SINGAPORE (Reuters) - The long-discussed Southeast Asian Super League has been given another revised launch date but with soccer administration in the 11-nation bloc in a fraught state, questions remain whether it is still too soon or even wanted.
The 12-team league featuring a side from each of the region’s members, and possibly Australia, is now due to kickoff in August 2016, after initially being slated for this year and then pushed back again because of “administrative delays.”
Azzuddin Ahmad, general secretary of the Asean Football Federation (AFF), told the Straits Times last week, the ASL has been given the green light by FIFA but there remain many red flags among the participating members.
Arguably the biggest market, Indonesia, is banned from all football by FIFA after government interference in the running of the sport, with local media reporting on Tuesday that the football association had ruled out playing in the inaugural edition.
The most talented country in the region, Thailand, have other issues, with their Football Association President Worawi Makudi found guilty of forgery last month and facing a battle for power.
Both Thailand and Indonesia have previously questioned the merits of the new tournament.
Meanwhile, Malaysian football continues to flounder amid public outcry at the running of the game following humbling results for the national team and fixture congestion in the domestic league. A new tournament seems an unlikely solution.
The paper said Malaysia had planned to enter an under-18 side into the tournament, suggesting a lack of enthusiasm.
Elsewhere, the region’s eternal problem of match-fixing struck Vietnam again last year, while developing Myanmar battle to resolve continued crowd trouble that has led to them being banned from playing home World Cup qualifiers.
And in Laos, the BBC reported last month that young African players were being “trafficked” to the communist country and forced to sign contracts with clubs.
The sorry state of the game in the densely populated, soccer obsessed region suggests work needs to be done before taking on board another project.
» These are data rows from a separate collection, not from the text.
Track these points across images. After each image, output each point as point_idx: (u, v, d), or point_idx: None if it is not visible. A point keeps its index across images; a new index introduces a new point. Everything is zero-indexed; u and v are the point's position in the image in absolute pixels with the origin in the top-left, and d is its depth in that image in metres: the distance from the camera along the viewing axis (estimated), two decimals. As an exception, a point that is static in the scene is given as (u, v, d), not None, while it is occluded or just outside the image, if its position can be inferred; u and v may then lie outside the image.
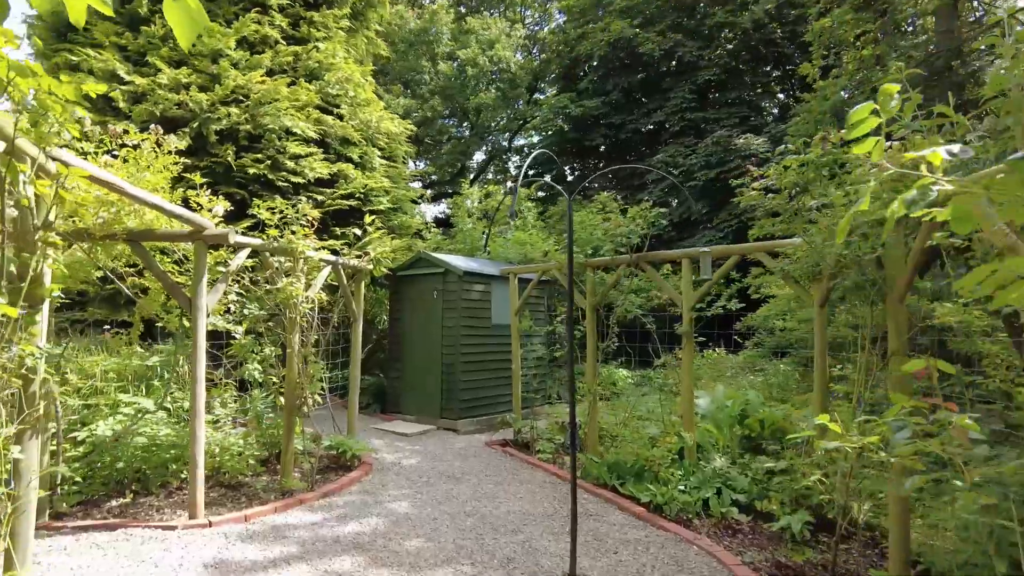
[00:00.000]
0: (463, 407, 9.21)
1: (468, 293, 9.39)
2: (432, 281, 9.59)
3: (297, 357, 6.02)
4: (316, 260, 6.42)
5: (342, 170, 9.57)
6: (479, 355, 9.54)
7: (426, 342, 9.64)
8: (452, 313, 9.30)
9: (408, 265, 9.96)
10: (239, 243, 5.38)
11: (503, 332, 10.02)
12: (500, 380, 9.95)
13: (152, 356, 7.07)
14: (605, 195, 14.30)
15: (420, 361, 9.72)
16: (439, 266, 9.48)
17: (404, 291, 10.05)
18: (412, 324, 9.90)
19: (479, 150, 28.77)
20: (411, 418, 9.74)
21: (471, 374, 9.38)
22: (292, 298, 5.89)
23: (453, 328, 9.27)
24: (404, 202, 11.32)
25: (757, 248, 6.04)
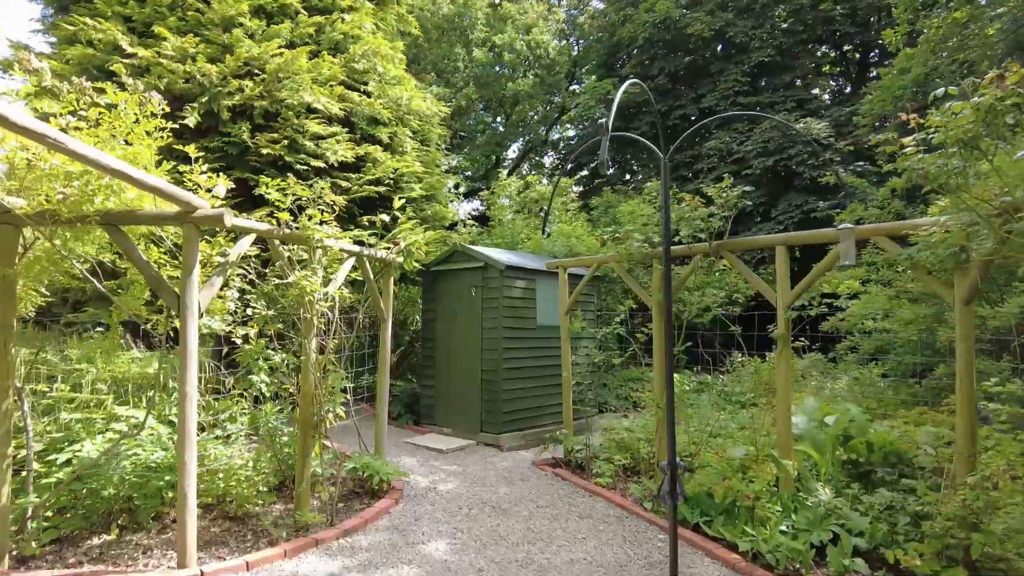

The issues are unlikely to help convince Asian champions Australia to get involved.
Despite the problems, Singapore are understood to be the ones pushing hard for the new league’s introduction and will host the organisers headquarters, but the local FA has come under fire regarding the struggling domestic S.League.
With falling attendances, clubs dropping out of the league citing rising costs, and local media reports of the whole competition possibly being disbanded, Singaporean clubs were already edgy before the proposition of a new eight-month league.
“If they are going to launch an ASL, then at least let us know early,” Geylang International coach Jorg Steinebrunner told the Straits Times.
“At this time, most clubs are already planning for the next season.”
However, there is no guarantee the ASL will start in 2016.
World Sports Group, the Singapore-based marketing partners of the Asian Football Confederation, who are involved in the project, hinted at another delay when vice-president Malcolm Thorpe said the start date represented a “tight timeline”.